Em meio aos problemas logísticos, a relação entre a seleção nacional de futebol e setores da população iraniana parece mais complexa do que em torneios anteriores.

A seleção nacional tem sido tradicionalmente uma das poucas instituições capazes de gerar apoio que transcende as divisões políticas e sociais. Durante as Copas do Mundo de 2014 e 2018, a equipe atraiu amplo apoio de torcedores de todo o espectro político.

Isso mudou antes da Copa do Mundo de 2022 no Catar, que ocorreu em meio a protestos em todo o país após a morte sob custódia policial da jovem Mahsa Amini e a repressão das autoridades contra os manifestantes.

A equipe se viu no centro de um debate político, com alguns iranianos esperando que os jogadores demonstrassem solidariedade aos manifestantes e outros insistindo que o futebol deveria permanecer separado da política.

A Copa do Mundo de 2026 acontece apenas seis meses após uma grande repressão a protestos anti-regime no Irã, durante a qual grupos de direitos humanos afirmam que milhares de pessoas foram mortas.
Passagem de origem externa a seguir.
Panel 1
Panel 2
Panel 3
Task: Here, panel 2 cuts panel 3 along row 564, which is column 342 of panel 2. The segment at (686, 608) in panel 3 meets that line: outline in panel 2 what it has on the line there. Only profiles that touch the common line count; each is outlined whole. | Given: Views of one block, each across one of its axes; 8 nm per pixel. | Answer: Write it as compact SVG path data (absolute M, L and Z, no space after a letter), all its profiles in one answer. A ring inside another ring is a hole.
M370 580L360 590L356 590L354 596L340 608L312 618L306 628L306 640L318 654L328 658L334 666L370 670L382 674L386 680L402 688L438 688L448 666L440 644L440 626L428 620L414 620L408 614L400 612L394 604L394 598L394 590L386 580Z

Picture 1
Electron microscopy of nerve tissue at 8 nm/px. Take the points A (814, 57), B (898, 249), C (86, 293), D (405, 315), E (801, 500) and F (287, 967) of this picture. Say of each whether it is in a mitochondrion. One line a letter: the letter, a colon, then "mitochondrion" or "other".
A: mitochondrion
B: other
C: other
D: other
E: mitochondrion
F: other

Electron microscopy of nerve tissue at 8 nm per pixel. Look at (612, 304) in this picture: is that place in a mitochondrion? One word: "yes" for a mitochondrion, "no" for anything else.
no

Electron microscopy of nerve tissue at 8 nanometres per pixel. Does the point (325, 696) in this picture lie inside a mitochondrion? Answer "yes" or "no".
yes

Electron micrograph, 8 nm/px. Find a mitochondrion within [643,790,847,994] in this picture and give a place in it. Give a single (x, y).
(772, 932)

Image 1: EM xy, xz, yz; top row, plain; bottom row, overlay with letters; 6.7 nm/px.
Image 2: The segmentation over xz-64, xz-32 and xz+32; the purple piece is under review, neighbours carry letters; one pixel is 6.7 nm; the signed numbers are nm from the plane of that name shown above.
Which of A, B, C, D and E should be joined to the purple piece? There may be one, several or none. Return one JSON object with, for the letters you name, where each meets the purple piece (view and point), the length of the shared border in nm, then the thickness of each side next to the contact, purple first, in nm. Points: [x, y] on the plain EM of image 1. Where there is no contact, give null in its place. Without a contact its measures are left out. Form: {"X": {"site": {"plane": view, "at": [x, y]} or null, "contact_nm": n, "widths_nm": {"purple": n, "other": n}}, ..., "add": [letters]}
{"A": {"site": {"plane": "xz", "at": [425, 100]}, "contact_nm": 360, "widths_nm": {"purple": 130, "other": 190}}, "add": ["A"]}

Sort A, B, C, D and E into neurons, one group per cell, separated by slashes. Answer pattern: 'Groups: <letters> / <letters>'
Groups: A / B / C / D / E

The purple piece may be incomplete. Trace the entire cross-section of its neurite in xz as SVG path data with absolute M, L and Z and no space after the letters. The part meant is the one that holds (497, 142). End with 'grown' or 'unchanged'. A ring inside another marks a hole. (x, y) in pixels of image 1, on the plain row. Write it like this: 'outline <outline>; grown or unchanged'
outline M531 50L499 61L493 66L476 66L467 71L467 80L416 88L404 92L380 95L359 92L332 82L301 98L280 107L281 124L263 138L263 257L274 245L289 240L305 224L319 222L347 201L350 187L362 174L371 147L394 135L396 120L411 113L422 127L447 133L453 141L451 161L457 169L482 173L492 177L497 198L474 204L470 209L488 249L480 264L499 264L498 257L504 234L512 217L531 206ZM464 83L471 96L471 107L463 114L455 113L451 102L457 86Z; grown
Alguns torcedores continuam a ver a equipe como um símbolo de orgulho nacional, independentemente da política. Outros têm se tornado cada vez mais críticos, argumentando que a equipe está muito associada às instituições estatais e não deve ser vista separadamente do establishment político do país.

Isso não significa que o apoio à seleção Iraniana tenha desaparecido. O futebol continua sendo, de longe, o esporte mais popular do Irã e milhões de pessoas devem acompanhar o desempenho da equipe na América do Norte.

Mas, enquanto o Irã se prepara para mais uma Copa do Mundo, o nível de consenso nacional que antes acompanhava os grandes torneios parece menos certo do que no passado.

Em campo, o Irã espera alcançar algo que nunca conseguiu antes.

Apesar de ter se classificado para sete Copas do Mundo, nunca passou da fase de grupos. O formato expandido com 48 equipes oferece novas oportunidades, e o Irã acredita que chegar às oitavas de final é um objetivo alcançável.

Se o futebol continuará sendo o assunto principal é outra questão.

As Copas do Mundo muitas vezes refletiram as realidades políticas de sua época. No entanto, é difícil lembrar de outra seleção que tenha chegado a um torneio sob uma combinação tão grande de isolamento diplomático, tensões militares, incerteza quanto aos vistos e divisão política entre setores de sua própria torcida.